The airport, which will offer passenger flights to about 20 destinations outside Canada next year, has received $8.4 million (US$6.2 million) in funding from the federal government for the project. The grant was made to the Halifax International Airport Authority (HIAA), the federally backed agency that operates the airport.
"The facility will improve the connections process for air passengers arriving into Canada on international flights as well as to connecting to domestic destinations," the federal government's National Trade Corridors Fund said in a statement. "The additional cargo capacity will also support the movement of goods between Nova Scotia and international markets."
No details were provided about the total cost of the project or its impact on the airport's current capacity and operations.

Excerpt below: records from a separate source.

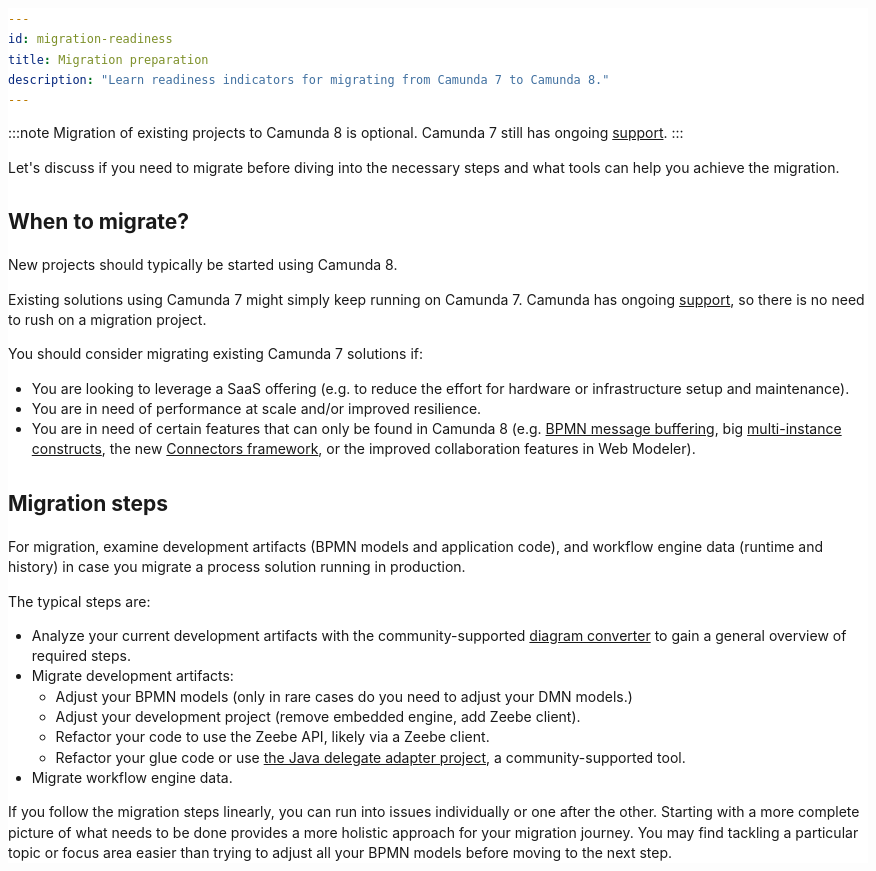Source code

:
 ```yaml
---
id: migration-readiness
title: Migration preparation
description: "Learn readiness indicators for migrating from Camunda 7 to Camunda 8."
---
```


:::note
Migration of existing projects to Camunda 8 is optional. Camunda 7 still has ongoing [support](https://docs.camunda.org/enterprise/announcement/).
:::

Let's discuss if you need to migrate before diving into the necessary steps and what tools can help you achieve the migration.

## When to migrate?

New projects should typically be started using Camunda 8.

Existing solutions using Camunda 7 might simply keep running on Camunda 7. Camunda has ongoing [support](https://docs.camunda.org/enterprise/announcement/), so there is no need to rush on a migration project.

You should consider migrating existing Camunda 7 solutions if:

- You are looking to leverage a SaaS offering (e.g. to reduce the effort for hardware or infrastructure setup and maintenance).
- You are in need of performance at scale and/or improved resilience.
- You are in need of certain features that can only be found in Camunda 8 (e.g. [BPMN message buffering](/components/concepts/messages.md#message-buffering), big [multi-instance constructs](/components/modeler/bpmn/multi-instance/multi-instance.md), the new [Connectors framework](/components/connectors/introduction.md), or the improved collaboration features in Web Modeler).

## Migration steps

For migration, examine development artifacts (BPMN models and application code), and workflow engine data (runtime and history) in case you migrate a process solution running in production.

The typical steps are:

- Analyze your current development artifacts with the community-supported [diagram converter](https://github.com/camunda-community-hub/camunda-7-to-8-migration/tree/main/backend-diagram-converter) to gain a general overview of required steps.
- Migrate development artifacts:
  - Adjust your BPMN models (only in rare cases do you need to adjust your DMN models.)
  - Adjust your development project (remove embedded engine, add Zeebe client).
  - Refactor your code to use the Zeebe API, likely via a Zeebe client.
  - Refactor your glue code or use [the Java delegate adapter project](https://github.com/camunda-community-hub/camunda-7-to-8-migration/tree/main/camunda-7-adapter), a community-supported tool.
- Migrate workflow engine data.

If you follow the migration steps linearly, you can run into issues individually or one after the other. Starting with a more complete picture of what needs to be done provides a more holistic approach for your migration journey. You may find tackling a particular topic or focus area easier than trying to adjust all your BPMN models before moving to the next step.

An official for Transport Canada said an "announcement is scheduled in the coming weeks," declining to elaborate. An HIAA official declined to comment.
Halifax Stanfield, Canada's eighth-busiest airport, has scheduled year-round flights to London and Boston, and summer services to Frankfurt, Philadelphia and Washington. Flights to Reykjavik, Iceland, Edinburgh and Dublin will begin this summer. Winter flights go to warm-weather destinations in Cuba, Mexico and Florida.
HIAA says in a summary of its 2041 master plan: "In the near-to-medium term, an expanded International-To-Domestic Connections facility will be developed on a newly constructed floor above the International Arrivals Hall, to provide additional capacity for processing passengers arriving on international flights and connecting to an onward domestic flight."
The HIAA master plan forecasts that the airport will serve 6.6 million passengers by 2041, up from 3.6 million in 2023. Passenger traffic was 4.2 million in 2019, the year before the pandemic. Passenger figures are not broken out under the domestic and international categories. A total of $700 million has been invested in the airport since 2000, according to the master plan.
Halifax Stanfield is among Canada's 10 busiest cargo airports, according to the airport.